Avec l'apprentissage des méthodes et des outils propres à l'ingénieur, elles constituent le cœur de la formation. "Les écoles françaises forment des professionnels avec un bon bagage technique et technologique, avec de la curiosité et des capacités à s'adapter au changement", constate Stéphane Dahan, directeur du développement RH de la société d'ingénierie et de conseil en technologies Alten.
Développer le sens critique. "L'une des caractéristiques du métier d'ingénieur, c'est la capacité à appréhender des connaissances et des technologies en évolution permanente, complète Jean-Michel Nicolle, directeur de l'EPF. Il faut préparer nos étudiants à s'adapter à ces changements tout au long de leur carrière. C'est pourquoi nos formations n'ont pas seulement pour but de capitaliser sur des connaissances, elles doivent aussi permettre aux étudiants de développer leur sens critique et leur capacité à prendre du recul ".
Ainsi, les futurs ingénieurs suivent des cours de gestion, économie, droit, propriété intellectuelle, ressources humaines, éthique… autant de disciplines indispensables pour comprendre l'environnement économique et le fonctionnement des entreprises."La culture générale et la sensibilisation aux enjeux de la société, comme le développement durable, ne peuvent pas être absentes des enseignements, affirme Jean-Michel Nicolle. Car nous ne formons pas des instruments techniques mais de futurs décideurs, capables d'analyser les effets de leurs décisions sur le monde qui les entoure."

· · · · · · ·

■ CONSIGNE
Recopiez mot pour mot l'intégralité de l'extrait ci-dessus sur la formation des ingénieurs.

■ DONNÉES FOURNIES
· · · · · · ·

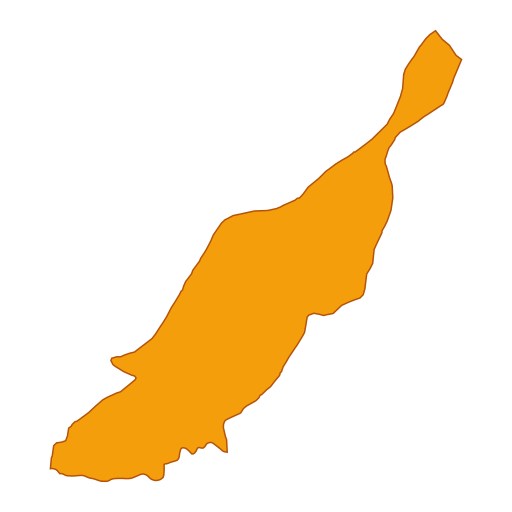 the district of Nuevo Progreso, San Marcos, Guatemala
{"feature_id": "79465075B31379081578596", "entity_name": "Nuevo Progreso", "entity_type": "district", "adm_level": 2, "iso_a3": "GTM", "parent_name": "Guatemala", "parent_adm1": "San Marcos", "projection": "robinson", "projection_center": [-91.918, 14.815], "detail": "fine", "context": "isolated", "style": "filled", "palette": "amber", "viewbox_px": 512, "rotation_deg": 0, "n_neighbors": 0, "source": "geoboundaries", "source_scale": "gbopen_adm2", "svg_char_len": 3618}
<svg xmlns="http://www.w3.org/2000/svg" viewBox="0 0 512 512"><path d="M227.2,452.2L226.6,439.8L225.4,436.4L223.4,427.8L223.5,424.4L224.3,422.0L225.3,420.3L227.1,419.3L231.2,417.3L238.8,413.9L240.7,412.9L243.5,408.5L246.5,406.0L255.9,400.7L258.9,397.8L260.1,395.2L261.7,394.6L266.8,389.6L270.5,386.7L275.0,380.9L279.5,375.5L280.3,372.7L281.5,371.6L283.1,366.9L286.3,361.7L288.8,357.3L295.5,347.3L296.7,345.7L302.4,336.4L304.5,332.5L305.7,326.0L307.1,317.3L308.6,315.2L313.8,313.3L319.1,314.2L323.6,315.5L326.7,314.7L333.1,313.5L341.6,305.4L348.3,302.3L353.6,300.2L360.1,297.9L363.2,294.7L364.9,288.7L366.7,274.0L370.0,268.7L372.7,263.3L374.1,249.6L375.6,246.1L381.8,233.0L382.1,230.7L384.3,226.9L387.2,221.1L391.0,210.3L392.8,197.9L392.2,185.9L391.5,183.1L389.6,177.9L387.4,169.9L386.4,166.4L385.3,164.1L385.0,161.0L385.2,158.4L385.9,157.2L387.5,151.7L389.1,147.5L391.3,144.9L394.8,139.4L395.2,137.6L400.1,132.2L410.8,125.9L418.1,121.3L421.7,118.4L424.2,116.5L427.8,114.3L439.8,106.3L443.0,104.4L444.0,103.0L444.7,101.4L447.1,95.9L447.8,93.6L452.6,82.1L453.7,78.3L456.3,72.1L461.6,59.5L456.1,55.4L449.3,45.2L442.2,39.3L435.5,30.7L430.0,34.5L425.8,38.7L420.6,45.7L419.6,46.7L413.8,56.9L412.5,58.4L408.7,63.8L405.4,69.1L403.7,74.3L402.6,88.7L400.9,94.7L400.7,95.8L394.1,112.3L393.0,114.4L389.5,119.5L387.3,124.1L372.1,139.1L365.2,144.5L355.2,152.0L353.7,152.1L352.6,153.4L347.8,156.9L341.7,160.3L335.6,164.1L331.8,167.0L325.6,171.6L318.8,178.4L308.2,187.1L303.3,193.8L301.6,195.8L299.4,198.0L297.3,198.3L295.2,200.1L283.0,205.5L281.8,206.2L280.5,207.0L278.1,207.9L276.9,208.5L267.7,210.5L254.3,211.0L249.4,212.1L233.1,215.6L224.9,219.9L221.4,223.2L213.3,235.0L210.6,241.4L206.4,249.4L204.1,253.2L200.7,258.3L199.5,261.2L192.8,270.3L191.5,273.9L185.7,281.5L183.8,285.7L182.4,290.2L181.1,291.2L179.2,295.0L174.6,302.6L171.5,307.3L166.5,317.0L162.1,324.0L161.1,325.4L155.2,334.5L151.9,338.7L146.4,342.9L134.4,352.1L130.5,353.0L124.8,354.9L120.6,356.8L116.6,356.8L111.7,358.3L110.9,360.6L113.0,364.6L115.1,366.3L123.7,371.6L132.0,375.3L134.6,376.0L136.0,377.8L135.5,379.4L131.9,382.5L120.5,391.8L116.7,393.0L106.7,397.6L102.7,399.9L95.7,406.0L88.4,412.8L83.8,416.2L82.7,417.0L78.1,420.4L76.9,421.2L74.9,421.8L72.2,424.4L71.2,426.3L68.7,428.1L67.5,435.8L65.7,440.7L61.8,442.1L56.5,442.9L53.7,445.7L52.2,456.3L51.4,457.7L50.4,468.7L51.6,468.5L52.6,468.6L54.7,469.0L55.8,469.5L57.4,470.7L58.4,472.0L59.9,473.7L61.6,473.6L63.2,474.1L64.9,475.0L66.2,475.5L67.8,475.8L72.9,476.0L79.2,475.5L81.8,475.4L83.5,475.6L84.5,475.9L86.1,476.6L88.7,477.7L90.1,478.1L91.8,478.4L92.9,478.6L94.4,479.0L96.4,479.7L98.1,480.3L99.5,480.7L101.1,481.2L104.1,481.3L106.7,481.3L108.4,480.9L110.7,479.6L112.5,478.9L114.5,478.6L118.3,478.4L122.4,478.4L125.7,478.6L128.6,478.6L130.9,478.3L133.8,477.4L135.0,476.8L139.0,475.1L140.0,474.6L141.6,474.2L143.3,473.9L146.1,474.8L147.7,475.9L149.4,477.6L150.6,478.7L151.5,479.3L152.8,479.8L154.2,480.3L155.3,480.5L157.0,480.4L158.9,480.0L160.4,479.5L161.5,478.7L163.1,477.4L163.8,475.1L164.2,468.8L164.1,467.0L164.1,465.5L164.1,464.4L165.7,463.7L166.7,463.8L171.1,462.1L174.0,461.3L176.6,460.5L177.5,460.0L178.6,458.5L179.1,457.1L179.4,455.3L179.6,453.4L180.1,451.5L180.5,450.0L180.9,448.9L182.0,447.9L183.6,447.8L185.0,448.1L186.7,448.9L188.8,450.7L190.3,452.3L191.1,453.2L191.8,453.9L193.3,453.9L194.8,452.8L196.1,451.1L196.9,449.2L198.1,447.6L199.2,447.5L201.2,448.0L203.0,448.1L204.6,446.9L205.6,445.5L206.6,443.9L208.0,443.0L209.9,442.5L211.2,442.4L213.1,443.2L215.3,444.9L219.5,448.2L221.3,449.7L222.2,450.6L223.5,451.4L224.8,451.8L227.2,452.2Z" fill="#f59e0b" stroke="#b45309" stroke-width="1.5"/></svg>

· · · · · · ·

■ RÉPONSE ATTENDUE
Avec l'apprentissage des méthodes et des outils propres à l'ingénieur, elles constituent le cœur de la formation. "Les écoles françaises forment des professionnels avec un bon bagage technique et technologique, avec de la curiosité et des capacités à s'adapter au changement", constate Stéphane Dahan, directeur du développement RH de la société d'ingénierie et de conseil en technologies Alten.
Développer le sens critique. "L'une des caractéristiques du métier d'ingénieur, c'est la capacité à appréhender des connaissances et des technologies en évolution permanente, complète Jean-Michel Nicolle, directeur de l'EPF. Il faut préparer nos étudiants à s'adapter à ces changements tout au long de leur carrière. C'est pourquoi nos formations n'ont pas seulement pour but de capitaliser sur des connaissances, elles doivent aussi permettre aux étudiants de développer leur sens critique et leur capacité à prendre du recul ".
Ainsi, les futurs ingénieurs suivent des cours de gestion, économie, droit, propriété intellectuelle, ressources humaines, éthique… autant de disciplines indispensables pour comprendre l'environnement économique et le fonctionnement des entreprises."La culture générale et la sensibilisation aux enjeux de la société, comme le développement durable, ne peuvent pas être absentes des enseignements, affirme Jean-Michel Nicolle. Car nous ne formons pas des instruments techniques mais de futurs décideurs, capables d'analyser les effets de leurs décisions sur le monde qui les entoure."